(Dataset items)
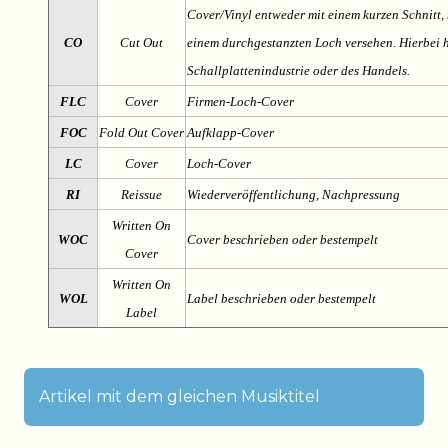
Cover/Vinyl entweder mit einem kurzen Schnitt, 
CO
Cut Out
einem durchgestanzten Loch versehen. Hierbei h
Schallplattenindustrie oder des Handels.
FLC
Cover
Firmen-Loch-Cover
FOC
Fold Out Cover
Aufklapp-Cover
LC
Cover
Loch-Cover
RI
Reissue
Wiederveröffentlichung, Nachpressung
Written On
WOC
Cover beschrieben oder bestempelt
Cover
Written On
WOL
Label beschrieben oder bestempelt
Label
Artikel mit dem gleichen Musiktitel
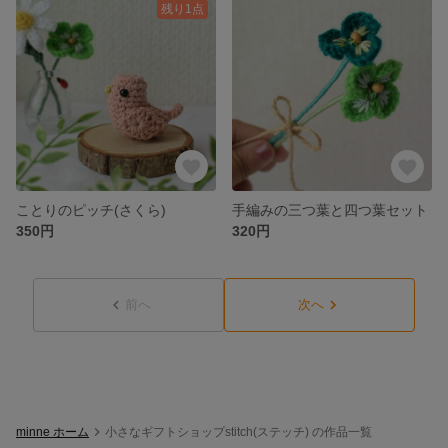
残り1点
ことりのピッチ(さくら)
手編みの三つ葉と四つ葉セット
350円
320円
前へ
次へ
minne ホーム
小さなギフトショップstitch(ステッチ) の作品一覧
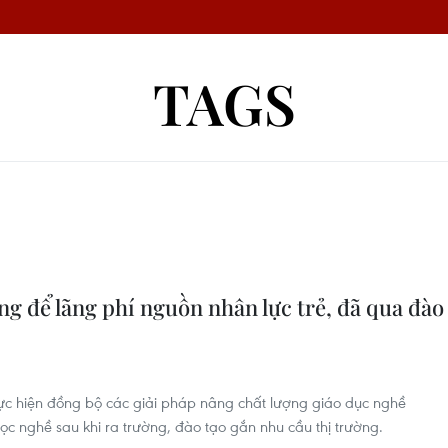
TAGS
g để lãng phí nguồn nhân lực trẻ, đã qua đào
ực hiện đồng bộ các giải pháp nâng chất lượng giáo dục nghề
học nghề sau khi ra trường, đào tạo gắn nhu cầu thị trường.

YOUR ASSIGNMENT: Turn every line of text in the data above into a single numbered list, skipping blank lines. Leave the pictures out of the answer.

ANSWER SECTION:
1. Cover/Vinyl entweder mit einem kurzen Schnitt, 
2. CO
3. Cut Out
4. einem durchgestanzten Loch versehen. Hierbei h
5. Schallplattenindustrie oder des Handels.
6. FLC
7. Cover
8. Firmen-Loch-Cover
9. FOC
10. Fold Out Cover
11. Aufklapp-Cover
12. LC
13. Cover
14. Loch-Cover
15. RI
16. Reissue
17. Wiederveröffentlichung, Nachpressung
18. Written On
19. WOC
20. Cover beschrieben oder bestempelt
21. Cover
22. Written On
23. WOL
24. Label beschrieben oder bestempelt
25. Label
26. Artikel mit dem gleichen Musiktitel
27. 残り1点
28. ことりのピッチ(さくら)
29. 手編みの三つ葉と四つ葉セット
30. 350円
31. 320円
32. 前へ
33. 次へ
34. minne ホーム
35. 小さなギフトショップstitch(ステッチ) の作品一覧
36. TAGS
37. g để lãng phí nguồn nhân lực trẻ, đã qua đào
38. ực hiện đồng bộ các giải pháp nâng chất lượng giáo dục nghề
39. học nghề sau khi ra trường, đào tạo gắn nhu cầu thị trường.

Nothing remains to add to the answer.